WORK TASK — Write out the text from each of the items below line for line, with no changes. Leave the pictures out of your answer.

DATA TO EXAMINE —
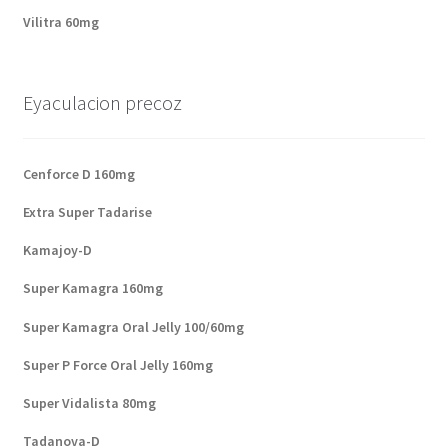
Vilitra 60mg
Eyaculacion precoz
Cenforce D 160mg
Extra Super Tadarise
Kamajoy-D
Super Kamagra 160mg
Super Kamagra Oral Jelly 100/60mg
Super P Force Oral Jelly 160mg
Super Vidalista 80mg
Tadanova-D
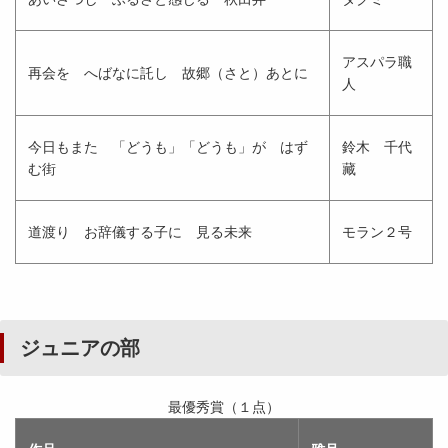
アスパラ職
再会を へばなに託し 故郷（さと）あとに
人
今日もまた 「どうも」「どうも」が はず
鈴木 千代
む街
藏
道渡り お辞儀する子に 見る未来
モラン２号
ジュニアの部
最優秀賞（１点）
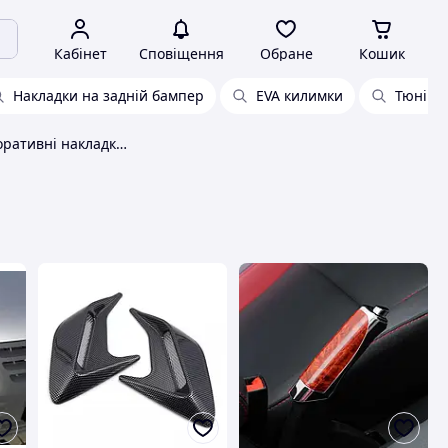
Кабінет
Сповіщення
Обране
Кошик
Накладки на задній бампер
EVA килимки
Тюнінг
Автомобільні декоративні накладки Без бренду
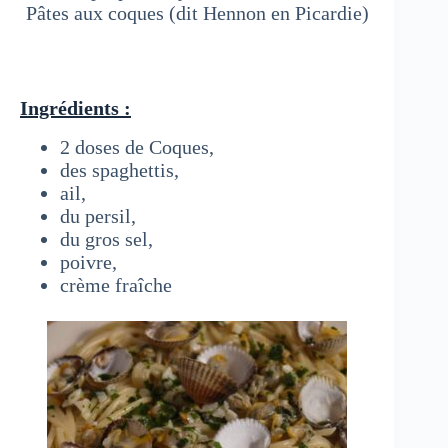
Pâtes aux coques (dit Hennon en Picardie)
Ingrédients :
2 doses de Coques,
des spaghettis,
ail,
du persil,
du gros sel,
poivre,
crème fraîche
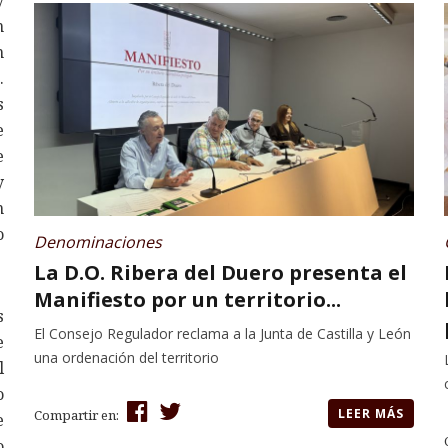
y
n
n
.
s
e
e
y
n
o
Denominaciones
La D.O. Ribera del Duero presenta el
Manifiesto por un territorio...
s
El Consejo Regulador reclama a la Junta de Castilla y León
e
una ordenación del territorio
l
o
LEER MÁS
Compartir en:
e
o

SOLUTION FOR THIS TASK —
Vilitra 60mg
Eyaculacion precoz
Cenforce D 160mg
Extra Super Tadarise
Kamajoy-D
Super Kamagra 160mg
Super Kamagra Oral Jelly 100/60mg
Super P Force Oral Jelly 160mg
Super Vidalista 80mg
Tadanova-D
アスパラ職
再会を へばなに託し 故郷（さと）あとに
人
今日もまた 「どうも」「どうも」が はず
鈴木 千代
む街
藏
道渡り お辞儀する子に 見る未来
モラン２号
ジュニアの部
最優秀賞（１点）
Кабінет
Сповіщення
Обране
Кошик
Накладки на задній бампер
EVA килимки
Тюнінг
Автомобільні декоративні накладки Без бренду
Pâtes aux coques (dit Hennon en Picardie)
Ingrédients :
2 doses de Coques,
des spaghettis,
ail,
du persil,
du gros sel,
poivre,
crème fraîche
y
n
n
.
s
e
e
y
n
o
Denominaciones
La D.O. Ribera del Duero presenta el
Manifiesto por un territorio...
s
El Consejo Regulador reclama a la Junta de Castilla y León
e
una ordenación del territorio
l
o
LEER MÁS
Compartir en:
e
o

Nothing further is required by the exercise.